• The task: Retype every line of text in the data below, keeping each line unchanged. Leave out the picture markers.

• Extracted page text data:

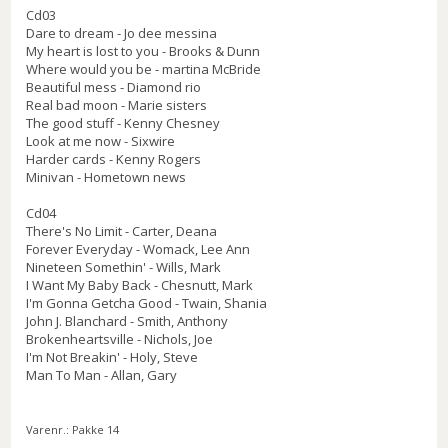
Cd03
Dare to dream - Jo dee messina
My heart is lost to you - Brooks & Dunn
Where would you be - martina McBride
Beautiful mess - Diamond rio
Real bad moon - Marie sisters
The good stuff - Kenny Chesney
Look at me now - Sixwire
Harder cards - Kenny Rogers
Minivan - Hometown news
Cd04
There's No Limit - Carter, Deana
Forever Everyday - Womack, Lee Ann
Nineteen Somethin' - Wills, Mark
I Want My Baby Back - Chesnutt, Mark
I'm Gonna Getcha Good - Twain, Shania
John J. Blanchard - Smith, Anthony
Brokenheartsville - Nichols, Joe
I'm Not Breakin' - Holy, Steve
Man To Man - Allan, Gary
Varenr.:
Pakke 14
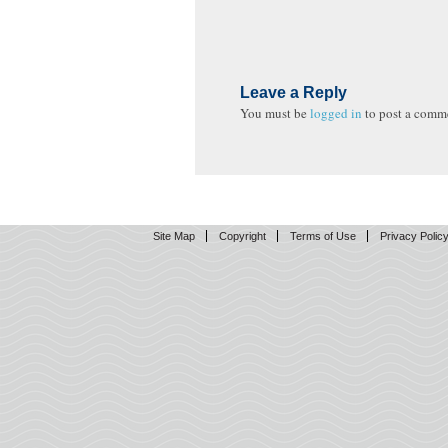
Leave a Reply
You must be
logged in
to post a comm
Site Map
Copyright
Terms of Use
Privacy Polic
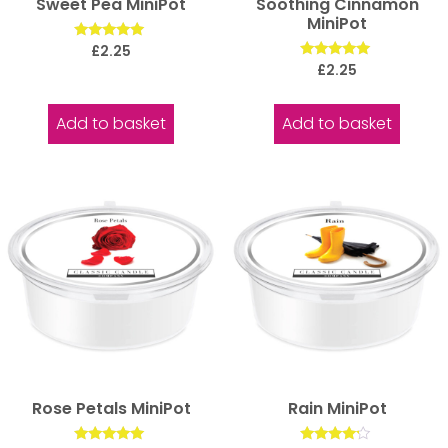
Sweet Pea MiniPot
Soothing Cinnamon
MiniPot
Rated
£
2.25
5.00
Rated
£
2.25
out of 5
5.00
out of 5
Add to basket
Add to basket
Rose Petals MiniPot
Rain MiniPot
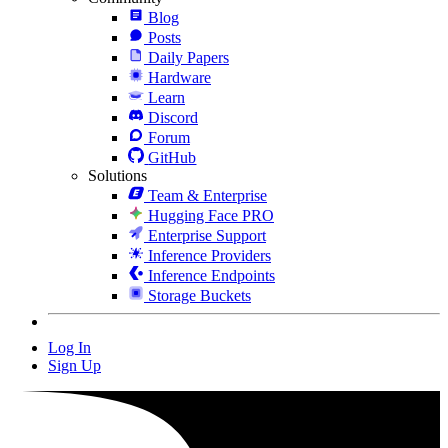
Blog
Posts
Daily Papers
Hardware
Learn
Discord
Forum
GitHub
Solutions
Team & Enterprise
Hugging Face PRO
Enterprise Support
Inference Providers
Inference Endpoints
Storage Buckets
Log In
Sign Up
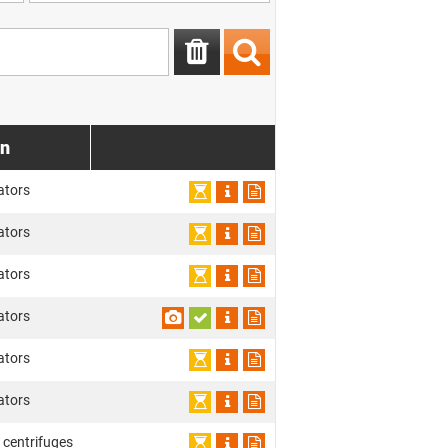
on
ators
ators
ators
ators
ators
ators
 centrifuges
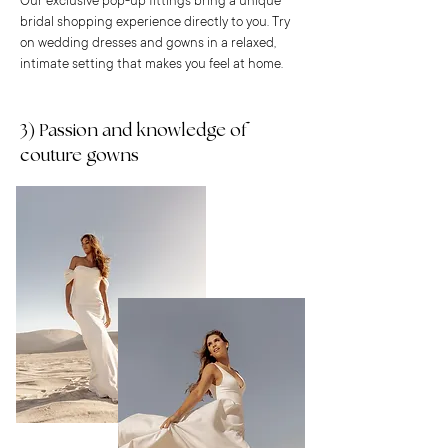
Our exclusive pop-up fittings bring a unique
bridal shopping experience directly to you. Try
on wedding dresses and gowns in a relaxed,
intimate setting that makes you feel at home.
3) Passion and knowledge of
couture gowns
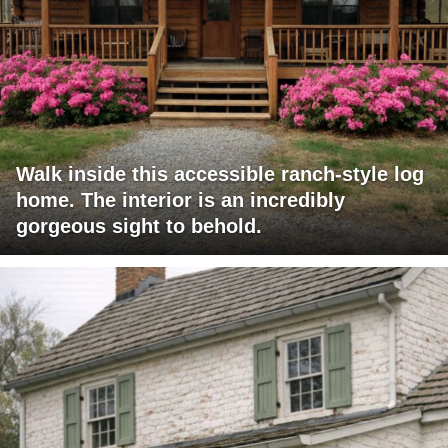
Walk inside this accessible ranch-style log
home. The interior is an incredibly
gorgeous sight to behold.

• Task result:
Cd03
Dare to dream - Jo dee messina
My heart is lost to you - Brooks & Dunn
Where would you be - martina McBride
Beautiful mess - Diamond rio
Real bad moon - Marie sisters
The good stuff - Kenny Chesney
Look at me now - Sixwire
Harder cards - Kenny Rogers
Minivan - Hometown news
Cd04
There's No Limit - Carter, Deana
Forever Everyday - Womack, Lee Ann
Nineteen Somethin' - Wills, Mark
I Want My Baby Back - Chesnutt, Mark
I'm Gonna Getcha Good - Twain, Shania
John J. Blanchard - Smith, Anthony
Brokenheartsville - Nichols, Joe
I'm Not Breakin' - Holy, Steve
Man To Man - Allan, Gary
Varenr.:
Pakke 14
Leave a Reply
You must be
logged in
to post a comm
Site Map
Copyright
Terms of Use
Privacy Polic
Sweet Pea MiniPot
Soothing Cinnamon
MiniPot
Rated
£
2.25
5.00
Rated
£
2.25
out of 5
5.00
out of 5
Add to basket
Add to basket
Rose Petals MiniPot
Rain MiniPot
Blog
Posts
Daily Papers
Hardware
Learn
Discord
Forum
GitHub
Solutions
Team & Enterprise
Hugging Face PRO
Enterprise Support
Inference Providers
Inference Endpoints
Storage Buckets
Log In
Sign Up
on
ators
ators
ators
ators
ators
ators
 centrifuges
Our exclusive pop-up fittings bring a unique
bridal shopping experience directly to you. Try
on wedding dresses and gowns in a relaxed,
intimate setting that makes you feel at home.
3) Passion and knowledge of
couture gowns
Walk inside this accessible ranch-style log
home. The interior is an incredibly
gorgeous sight to behold.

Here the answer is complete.